EXERCISES:
a. Please answer these questions using the Karen scene excerpt.
(i) Whom did Sarah Carter say really wanted to shoot Karen?
(ii) About how far did the stunt man fly back?
(iii) Whose shooting schedule meant the Karen scene would be shot last?
b. Reproduce the Karen scene excerpt from "Months later, as" up to and including "come to me.".

SOURCE EXCERPT:
Since we didn’t really know what was going to happen in the story before the scene we kind of had to make some parts of it up.  Noah decided that he was, most likely, going to have gone through some kind of ordeal before finding Anne.  So he instructed the makeup department to char him with soot and to add a big gash and streak of blood across his brow.  That made sense to me (in my extreme-sleep-deprived state), so we did it.

Months later, as we began to stage the battle with Karen, my perpetually on-top-of-it assistant Ashley reminded me for the 100th time.  “Remember…  We’re going to have to figure out how Tom gets that wound on his head.”  For some reason, I’d been avoiding the issue for a while.  I was just counting on the fact that at the last second something would come to me. 

On the night of shooting I finally just blurted out the obvious answer.  “Okay, a skitter’s gonna have to smack Tom across the face.”  So as we staged the scene, I created the moment where, after Tom shoots Karen a skitter lunges forward and smacks Tom.  The Tom stunt double was there – and so we ad-libbed a stunt.  We put the stunt double in a harness, wrapped a line around him and ran it to a pulley that we, literally, attached to a nearby stump.  Then two of our biggest guys (including Brad Kelly) grabbed the line and pulled hard.  The stunt man flew back about 8 feet, spinning in the air as he went. 

The budgeting and prep of this episode had been quite intense and fast paced (finale’s always are) and while most everything got buttoned up before we began shooting, truth be told, we went to camera with a lot of unanswered details  regarding the final battle with Karen.  Partly this was because, in prep, we were super over-budget, and we kept pulling big sequences and putting others in their place, and moving things around right up until the last second.  Because of Jessy Schram’s shooting schedule on ABC’s LAST RESORT, the Karen scene was going to be shot last.  Human nature kicked in and we let some of the decisions drift regarding the scene. 

The other factor was that, creatively, there were a lot of discussions and debates about what would happen regarding that scene.  Discussions such as, should Karen die?  And once we got past that to “yes” – it was – who should shoot her?  Tom had to, that was clear.  Karen had certainly f-ed up Tom’s life.  But what about Hal?  And Weaver?  And Maggie?  They all had a lot of reasons to do it as well.

The draft of the script that we went to camera with actually had everyone blast her to death in a hail of gunfire.

As we got closer to shooting though, myself and the entire group of actors kept discussing this issue.  I was on the phone with Remi and we kept working it over as well.  It really  felt like Tom had to be the one to shoot her.  To do otherwise would diminish it.  But we also wanted to finalize the Maggie-Hal-Karen triangle.  Sarah Carter pulled me aside and let me know, that Maggie really wanted to shoot Karen.

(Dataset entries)
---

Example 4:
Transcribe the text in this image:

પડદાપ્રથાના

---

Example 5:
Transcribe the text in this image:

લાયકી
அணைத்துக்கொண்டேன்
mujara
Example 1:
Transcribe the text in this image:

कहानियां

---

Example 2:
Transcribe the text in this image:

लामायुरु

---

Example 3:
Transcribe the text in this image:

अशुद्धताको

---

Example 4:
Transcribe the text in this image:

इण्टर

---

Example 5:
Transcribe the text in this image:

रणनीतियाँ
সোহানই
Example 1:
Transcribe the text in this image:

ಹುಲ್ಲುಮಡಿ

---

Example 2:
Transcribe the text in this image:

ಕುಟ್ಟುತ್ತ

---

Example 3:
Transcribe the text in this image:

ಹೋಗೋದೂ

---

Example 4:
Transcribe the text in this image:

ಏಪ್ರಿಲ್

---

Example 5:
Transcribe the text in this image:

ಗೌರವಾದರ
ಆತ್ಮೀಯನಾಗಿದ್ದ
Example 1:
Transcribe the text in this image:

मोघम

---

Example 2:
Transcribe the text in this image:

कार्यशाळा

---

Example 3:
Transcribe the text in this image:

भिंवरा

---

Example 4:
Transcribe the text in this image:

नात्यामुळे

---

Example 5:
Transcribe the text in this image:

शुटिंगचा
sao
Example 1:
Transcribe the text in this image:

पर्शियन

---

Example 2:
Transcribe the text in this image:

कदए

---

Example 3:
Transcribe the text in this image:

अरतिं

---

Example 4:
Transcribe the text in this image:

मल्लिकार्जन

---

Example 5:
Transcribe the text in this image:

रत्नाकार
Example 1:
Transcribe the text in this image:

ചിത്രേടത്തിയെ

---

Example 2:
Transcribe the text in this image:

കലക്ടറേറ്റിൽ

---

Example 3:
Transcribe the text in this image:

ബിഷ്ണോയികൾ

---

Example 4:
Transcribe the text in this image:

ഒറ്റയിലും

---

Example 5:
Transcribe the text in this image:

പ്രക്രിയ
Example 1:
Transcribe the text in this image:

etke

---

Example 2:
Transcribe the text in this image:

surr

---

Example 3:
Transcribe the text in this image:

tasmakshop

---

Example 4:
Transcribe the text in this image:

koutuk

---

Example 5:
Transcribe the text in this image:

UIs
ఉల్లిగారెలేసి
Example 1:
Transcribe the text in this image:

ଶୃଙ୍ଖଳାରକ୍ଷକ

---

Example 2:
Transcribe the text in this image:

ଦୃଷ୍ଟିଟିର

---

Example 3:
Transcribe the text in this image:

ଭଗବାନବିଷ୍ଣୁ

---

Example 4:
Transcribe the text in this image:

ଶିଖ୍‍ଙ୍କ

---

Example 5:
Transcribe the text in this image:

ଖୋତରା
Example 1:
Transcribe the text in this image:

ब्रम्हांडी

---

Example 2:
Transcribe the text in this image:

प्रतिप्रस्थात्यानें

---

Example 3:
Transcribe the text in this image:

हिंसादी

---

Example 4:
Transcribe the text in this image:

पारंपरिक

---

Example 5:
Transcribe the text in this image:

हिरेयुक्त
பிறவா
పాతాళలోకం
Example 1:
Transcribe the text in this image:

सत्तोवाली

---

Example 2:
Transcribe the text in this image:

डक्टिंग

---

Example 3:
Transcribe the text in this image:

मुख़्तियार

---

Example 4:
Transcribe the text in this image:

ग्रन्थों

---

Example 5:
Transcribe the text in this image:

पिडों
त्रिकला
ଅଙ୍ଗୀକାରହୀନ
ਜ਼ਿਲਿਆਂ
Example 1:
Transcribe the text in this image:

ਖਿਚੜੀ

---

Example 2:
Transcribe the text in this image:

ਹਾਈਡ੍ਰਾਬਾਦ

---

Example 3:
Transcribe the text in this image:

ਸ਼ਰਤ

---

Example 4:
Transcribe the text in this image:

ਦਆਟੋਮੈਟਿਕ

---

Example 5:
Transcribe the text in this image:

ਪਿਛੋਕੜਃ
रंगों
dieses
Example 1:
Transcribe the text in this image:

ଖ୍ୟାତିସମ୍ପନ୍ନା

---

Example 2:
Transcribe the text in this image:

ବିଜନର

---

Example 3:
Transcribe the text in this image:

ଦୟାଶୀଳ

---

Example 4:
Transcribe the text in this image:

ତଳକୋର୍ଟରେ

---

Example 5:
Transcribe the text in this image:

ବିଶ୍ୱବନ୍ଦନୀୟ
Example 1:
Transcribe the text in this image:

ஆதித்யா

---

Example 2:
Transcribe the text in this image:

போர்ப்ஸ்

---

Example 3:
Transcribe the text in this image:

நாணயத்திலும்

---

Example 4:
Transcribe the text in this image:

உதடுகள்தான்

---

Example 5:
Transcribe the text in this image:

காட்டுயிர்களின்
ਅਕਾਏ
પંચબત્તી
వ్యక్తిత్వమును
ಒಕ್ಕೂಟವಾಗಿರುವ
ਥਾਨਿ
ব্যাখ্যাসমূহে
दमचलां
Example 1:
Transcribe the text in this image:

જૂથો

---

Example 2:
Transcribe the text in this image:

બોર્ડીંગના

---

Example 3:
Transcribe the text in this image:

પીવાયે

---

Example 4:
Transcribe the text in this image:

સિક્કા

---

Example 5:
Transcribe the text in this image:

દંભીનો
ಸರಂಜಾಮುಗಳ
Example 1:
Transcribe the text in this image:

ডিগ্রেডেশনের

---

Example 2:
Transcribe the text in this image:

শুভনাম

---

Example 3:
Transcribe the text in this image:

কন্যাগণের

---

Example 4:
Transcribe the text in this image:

EXPECTED OUTPUTS:
a.
(i) Maggie
(ii) About 8 feet
(iii) Jessy Schram's, on ABC's LAST RESORT

b.
Months later, as we began to stage the battle with Karen, my perpetually on-top-of-it assistant Ashley reminded me for the 100th time.  “Remember…  We’re going to have to figure out how Tom gets that wound on his head.”  For some reason, I’d been avoiding the issue for a while.  I was just counting on the fact that at the last second something would come to me.